Despite failure to grow an organism, it is possible that the vegetation was not completely sterilized in our patient. A penicillin-susceptible Streptococcus sp., such as in our patient, has a cure rate of > 95% [11]. It has been shown that vegetation size is predictive of response to medical treatment alone [13]. Robbins et al. observed that although 100% of vegetations under 10 mm responded to medical therapy alone, only 63% of vegetations over 10 mm did, with the rest requiring surgery. They postulated that as bacterial colonies deepen, they metabolize and proliferate slower, making certain antibiotics less efficacious [13]. This would explain the indolent, insidious course our patient experienced; his vegetation initially measured 30 × 25 mm. Furthermore, with increased size comes an increased risk of embolization [9, 14]. Despite treatment, vegetations over 10 mm embolize in 14% of cases versus 1% in vegetations under 10 mm [9].

Our patient’s indications for surgery were recurrent embolization, valve destruction, and large vegetation size.
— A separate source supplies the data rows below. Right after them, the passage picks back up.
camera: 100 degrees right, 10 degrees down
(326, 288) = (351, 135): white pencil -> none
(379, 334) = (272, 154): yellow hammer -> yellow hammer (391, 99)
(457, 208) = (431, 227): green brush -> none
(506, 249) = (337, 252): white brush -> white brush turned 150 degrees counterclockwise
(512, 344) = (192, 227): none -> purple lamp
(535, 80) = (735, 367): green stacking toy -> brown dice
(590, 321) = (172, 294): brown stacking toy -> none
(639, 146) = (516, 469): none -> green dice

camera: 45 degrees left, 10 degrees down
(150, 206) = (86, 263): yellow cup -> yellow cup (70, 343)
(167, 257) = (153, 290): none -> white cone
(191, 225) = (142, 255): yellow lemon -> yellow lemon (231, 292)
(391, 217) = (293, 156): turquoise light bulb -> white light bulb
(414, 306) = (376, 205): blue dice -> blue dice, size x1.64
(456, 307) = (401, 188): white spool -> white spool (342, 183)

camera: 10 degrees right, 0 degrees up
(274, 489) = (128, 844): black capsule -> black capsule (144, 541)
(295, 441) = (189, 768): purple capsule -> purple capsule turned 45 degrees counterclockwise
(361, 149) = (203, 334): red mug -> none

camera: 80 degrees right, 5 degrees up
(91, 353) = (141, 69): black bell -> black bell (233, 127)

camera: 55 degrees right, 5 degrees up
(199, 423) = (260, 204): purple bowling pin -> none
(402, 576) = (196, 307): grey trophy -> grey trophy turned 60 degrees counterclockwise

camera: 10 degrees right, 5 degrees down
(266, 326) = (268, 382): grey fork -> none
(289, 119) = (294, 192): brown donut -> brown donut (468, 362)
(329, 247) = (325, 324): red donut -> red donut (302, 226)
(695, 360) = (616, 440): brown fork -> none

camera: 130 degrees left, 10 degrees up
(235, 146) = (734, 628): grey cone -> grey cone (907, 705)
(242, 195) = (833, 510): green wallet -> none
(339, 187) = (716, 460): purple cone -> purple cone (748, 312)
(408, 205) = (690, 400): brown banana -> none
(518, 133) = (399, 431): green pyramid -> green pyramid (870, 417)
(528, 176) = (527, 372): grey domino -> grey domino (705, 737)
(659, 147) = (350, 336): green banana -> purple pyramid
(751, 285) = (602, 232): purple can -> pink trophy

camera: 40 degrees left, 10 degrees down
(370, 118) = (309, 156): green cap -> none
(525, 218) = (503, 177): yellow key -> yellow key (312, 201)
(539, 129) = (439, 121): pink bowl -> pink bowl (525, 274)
Other indications include persistent bacteremia despite antimicrobial therapy and abscess formation [8, 11].

When required, surgical options include debridement of the infected area with vegetation excision; valve repair; or, where unavoidable, valve replacement with a bioprosthetic valve [15]. Following surgery, outcomes are generally favorable, with two of the largest case series reporting that none of the nine cases described developing repeat vegetations after operative management [16, 17].

Conclusions

In summary, we report a case of a patient with penicillin-susceptible Streptococcus mitis PV IE with a delayed diagnosis until echocardiography was considered, and which, despite appropriate antibiotic therapy, progressed several months later to cause recurrent pulmonary abscess and emboli leading to bioprosthetic valve replacement. This case report highlights the importance of echocardiography to diagnose causes of respiratory symptoms, the limitations in relying solely on inflammatory markers and echocardiography to survey treatment response, and the benefits of chest CT to monitor for systemic signs of right-sided IE relapse.